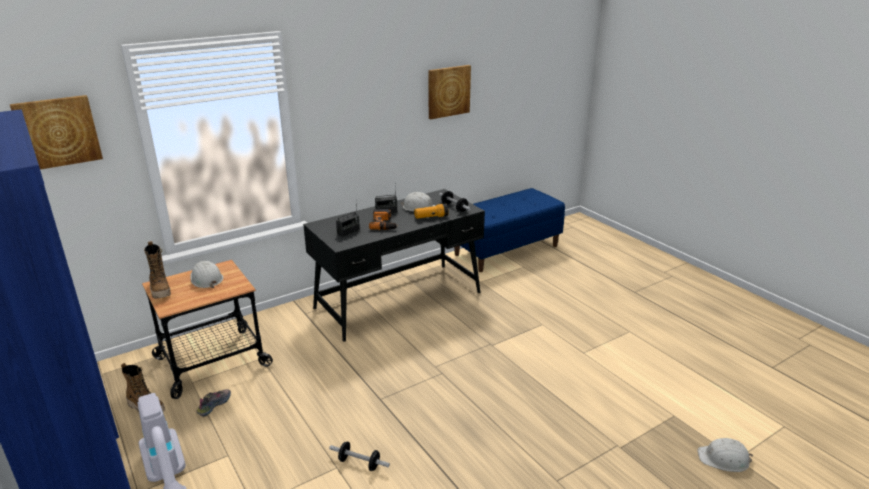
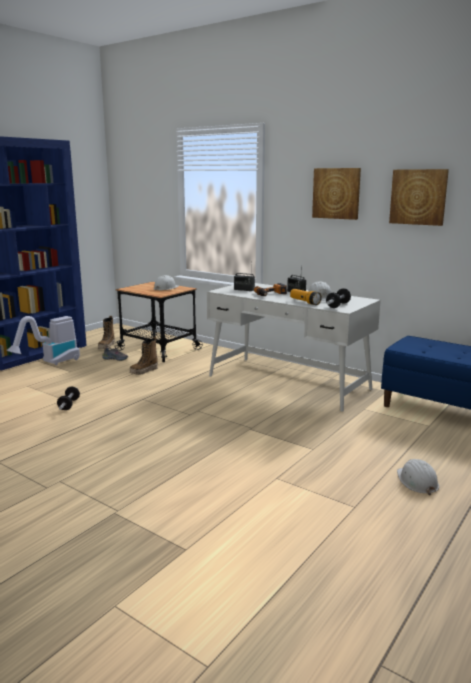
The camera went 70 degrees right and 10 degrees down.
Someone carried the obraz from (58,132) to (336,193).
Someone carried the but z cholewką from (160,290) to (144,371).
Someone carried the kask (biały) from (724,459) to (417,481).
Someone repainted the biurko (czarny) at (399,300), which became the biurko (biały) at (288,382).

┄┄┄┄┄┄

#### Exercise
Repeat each line of the material exactly, please, and skip every picture.

#### Solved exercise
The camera went 70 degrees right and 10 degrees down.
Someone carried the obraz from (58,132) to (336,193).
Someone carried the but z cholewką from (160,290) to (144,371).
Someone carried the kask (biały) from (724,459) to (417,481).
Someone repainted the biurko (czarny) at (399,300), which became the biurko (biały) at (288,382).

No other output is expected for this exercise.